Ansprechpartner: Dr. Frank Zentz, LL.M. (Emory)

Die Klägerin, die von der Beklagten im Rahmen der Sanierung eines Krankenhauses unter Vereinbarung der VOB/B 200 mit Trockenbauarbeiten beauftragt worden war, macht Restwerklohn geltend. Im Leistungsverzeichnis des Einheitspreisvertrages sind unter anderem 50 Wanddurchführungen zu einem Preis pro Stück von € 67,99 enthalten. In ihrer Schlussrechnung rechnet die Klägerin insgesamt 4.725 Stück (durchgeführte) Wanddurchführungen zu je € 65,50 pro Stück ab und fordert € 359.005 brutto (4.725 x € 65,50 zuzüglich 16% Umsatzsteuer). Der vom Sachverständigen ermittelte ortsübliche und angemessene Preis für rechteckige Ausschnitte beträgt € 45.549 (4.725 x € 9,64 brutto).
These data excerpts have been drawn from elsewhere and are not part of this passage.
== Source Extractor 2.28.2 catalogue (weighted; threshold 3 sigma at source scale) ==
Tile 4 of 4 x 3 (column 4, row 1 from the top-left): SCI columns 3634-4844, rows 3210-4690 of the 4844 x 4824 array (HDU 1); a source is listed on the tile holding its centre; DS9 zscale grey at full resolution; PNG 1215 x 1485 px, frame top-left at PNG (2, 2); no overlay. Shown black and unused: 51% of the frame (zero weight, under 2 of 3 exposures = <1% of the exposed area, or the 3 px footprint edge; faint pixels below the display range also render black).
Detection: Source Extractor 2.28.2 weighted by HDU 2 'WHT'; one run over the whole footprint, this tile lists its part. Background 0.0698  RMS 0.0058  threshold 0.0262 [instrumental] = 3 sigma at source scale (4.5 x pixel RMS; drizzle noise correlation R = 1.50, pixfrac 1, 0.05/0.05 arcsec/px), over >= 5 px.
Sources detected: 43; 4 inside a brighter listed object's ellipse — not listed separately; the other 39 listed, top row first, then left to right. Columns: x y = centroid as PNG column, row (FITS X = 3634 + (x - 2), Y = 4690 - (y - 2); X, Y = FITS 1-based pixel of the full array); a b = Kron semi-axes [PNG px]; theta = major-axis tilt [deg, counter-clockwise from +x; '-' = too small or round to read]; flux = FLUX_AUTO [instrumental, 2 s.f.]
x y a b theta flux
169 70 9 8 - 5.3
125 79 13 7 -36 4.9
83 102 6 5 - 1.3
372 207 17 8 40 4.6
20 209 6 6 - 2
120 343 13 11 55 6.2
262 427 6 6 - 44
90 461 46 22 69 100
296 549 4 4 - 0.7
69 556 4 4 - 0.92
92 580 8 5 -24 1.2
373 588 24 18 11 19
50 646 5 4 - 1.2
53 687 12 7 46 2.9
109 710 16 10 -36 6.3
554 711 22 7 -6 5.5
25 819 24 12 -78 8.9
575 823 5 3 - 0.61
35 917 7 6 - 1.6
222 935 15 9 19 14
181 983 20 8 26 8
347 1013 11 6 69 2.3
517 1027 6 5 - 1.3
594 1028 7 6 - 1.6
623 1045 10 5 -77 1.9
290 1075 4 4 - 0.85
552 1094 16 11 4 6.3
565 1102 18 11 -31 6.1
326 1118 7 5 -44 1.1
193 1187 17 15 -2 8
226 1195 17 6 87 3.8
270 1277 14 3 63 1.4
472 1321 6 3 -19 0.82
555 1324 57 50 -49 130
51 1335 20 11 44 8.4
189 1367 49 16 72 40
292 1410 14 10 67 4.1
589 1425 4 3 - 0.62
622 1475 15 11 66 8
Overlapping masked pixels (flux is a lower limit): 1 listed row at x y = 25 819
Nach der Rechtsprechung des BGH besteht der geltend gemachte Zahlungsanspruch nicht, wenn die Vereinbarung, auf der Grundlage des in der streitgegenständlichen Position vereinbarten Einheitspreises eine Vergütung nach den Grundlagen der Preisermittlung für die vertragliche Leistung und den besonderen Kosten der geforderten Leistung zu bestimmen, sittenwidrig und nichtig ist, § 138 Abs. 1 BGB. Das kommt vorliegend in Betracht.

Aus den Gründen:

(…) Der Senat hat bereits entschieden, dass die Prüfung der Sittenwidrigkeit auf die Vereinbarung einzelner Einheitspreise und auch auf die Vereinbarung der Preisbildung für den Fall der Mengenmehrung beschränkt werden kann. Denn diese Vereinbarungen bilden Teile des Rechtsgeschäfts, deren Sittenwidrigkeit unabhängig davon beurteilt werden kann, ob die sonstigen Regelungen des Rechtsgeschäfts sittenwidrig sind. Bei der Beurteilung kommt es maßgeblich darauf an, welcher Preis im Vertrag vereinbart ist und wie sich dieser Preis auf die neue Vergütung auswirkt (…). In der Rechtsprechung ist es anerkannt, dass die Vereinbarung eines Preises gemäß § 138 Absatz 1 BGB sittenwidrig sein kann, wenn der Preis in einem auffälligen Missverhältnis zur Gegenleistung steht. Dafür erforderlich ist sowohl ein objektiv auffälliges, wucherähnliches Missverhältnis von Leistung und Gegenleistung als auch das Hinzutreten subjektiver Umstände, wie zum Beispiel das Zutagetreten einer verwerflichen Gesinnung des Begünstigten (…).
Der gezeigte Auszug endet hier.